A total of 23 High School students were admitted to State University. Of those students, 7 were offered athletic scholarships. The school’s guidance counselor looked at their composite ACT scores (given in the table below), wondering if State U might admit people with lower scores if they also were athletes
composite ACT test scores
non atheletes
25
22
19
25
24
25
24
23
21
27
29
26
30
27
26
23
atheletes
22
21
24
27
19
23
17
Test an appropriate hypothesis and state your conclusion. Use alpha = .05 for your test. Show the null and alternative hypothesis, the p-value, your conclusion to reject or not, and finally a summarizing statement regarding your conclusion.

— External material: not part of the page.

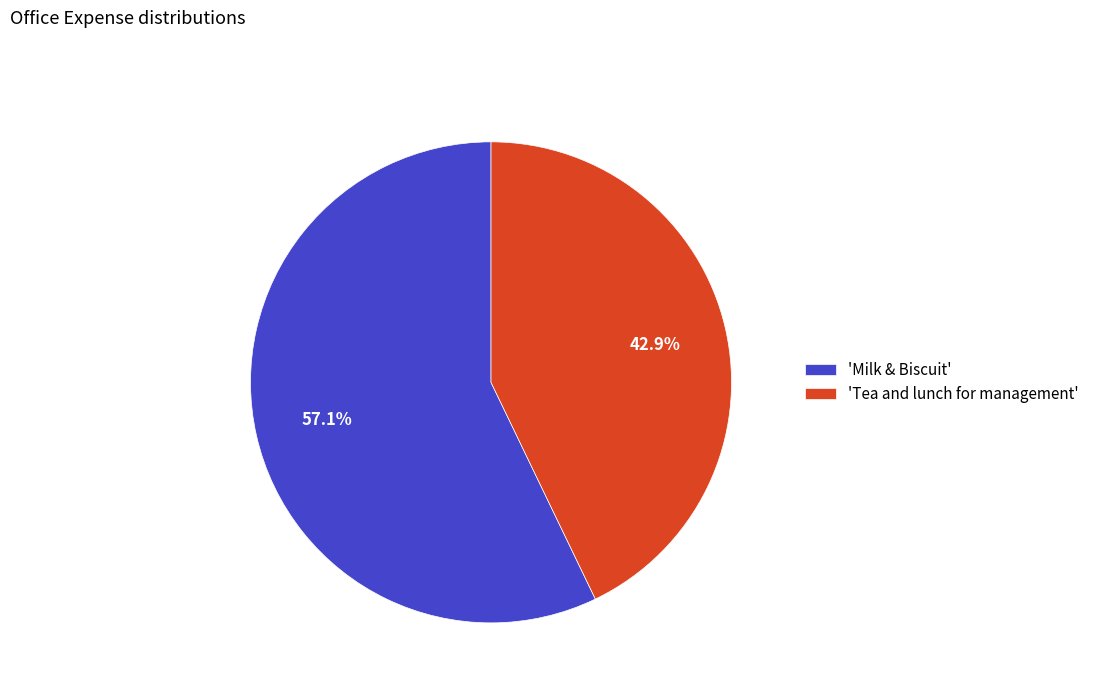

What is the smallest slice in the pie chart?

'Tea and lunch for management'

Then create a 90% confidence interval and tell me what it means in terms of the problem
I DON'T WANT THE ANSWER JUST NEED CALCULATIONS AND SET UP
To test an appropriate hypothesis and state the conclusion, we can perform a two-sample t-test to compare the composite ACT test scores of non-athletes and athletes at State University.
Null hypothesis (H0): There is no significant difference in the composite ACT test scores between non-athletes and athletes at State University.
Alternative hypothesis (Ha): There is a significant difference in the composite ACT test scores between non-athletes and athletes at State University.
To conduct this test, we need to calculate the t-statistic and the associated p-value. The t-statistic can be calculated using the following formula:
t = (mean1 - mean2) / sqrt((s1^2 / n1) + (s2^2 / n2))
Where:
mean1 and mean2 are the sample means of the non-athletes and athletes, respectively.
s1 and s2 are the sample standard deviations of the non-athletes and athletes, respectively.
n1 and n2 are the sample sizes of the non-athletes and athletes, respectively.
The p-value can then be determined from the t-statistic and the degrees of freedom.
To calculate the 90% confidence interval, we can use the following formula:
CI = (mean1 - mean2) ± (t * SE)
Where:
mean1 and mean2 are the sample means of the non-athletes and athletes, respectively.
t is the critical t-value for a 90% confidence level and the given degrees of freedom.
SE is the standard error of the difference, calculated as sqrt((s1^2 / n1) + (s2^2 / n2)).
The confidence interval will provide us with a range within which we can be 90% confident that the true difference in means lies.
Once we have the p-value and confidence interval, we can make conclusions based on the results. If the p-value is less than the chosen significance level (alpha = 0.05), we can reject the null hypothesis and conclude that there is a significant difference in the composite ACT test scores between non-athletes and athletes at State University. If the p-value is greater than the significance level, we fail to reject the null hypothesis and conclude that there is no significant difference.
The confidence interval will provide a range of plausible values for the difference in means. If the interval does not include zero, it suggests that there is a significant difference between the two groups. If the interval includes zero, it suggests that the difference could be due to random variation, and there is no significant difference.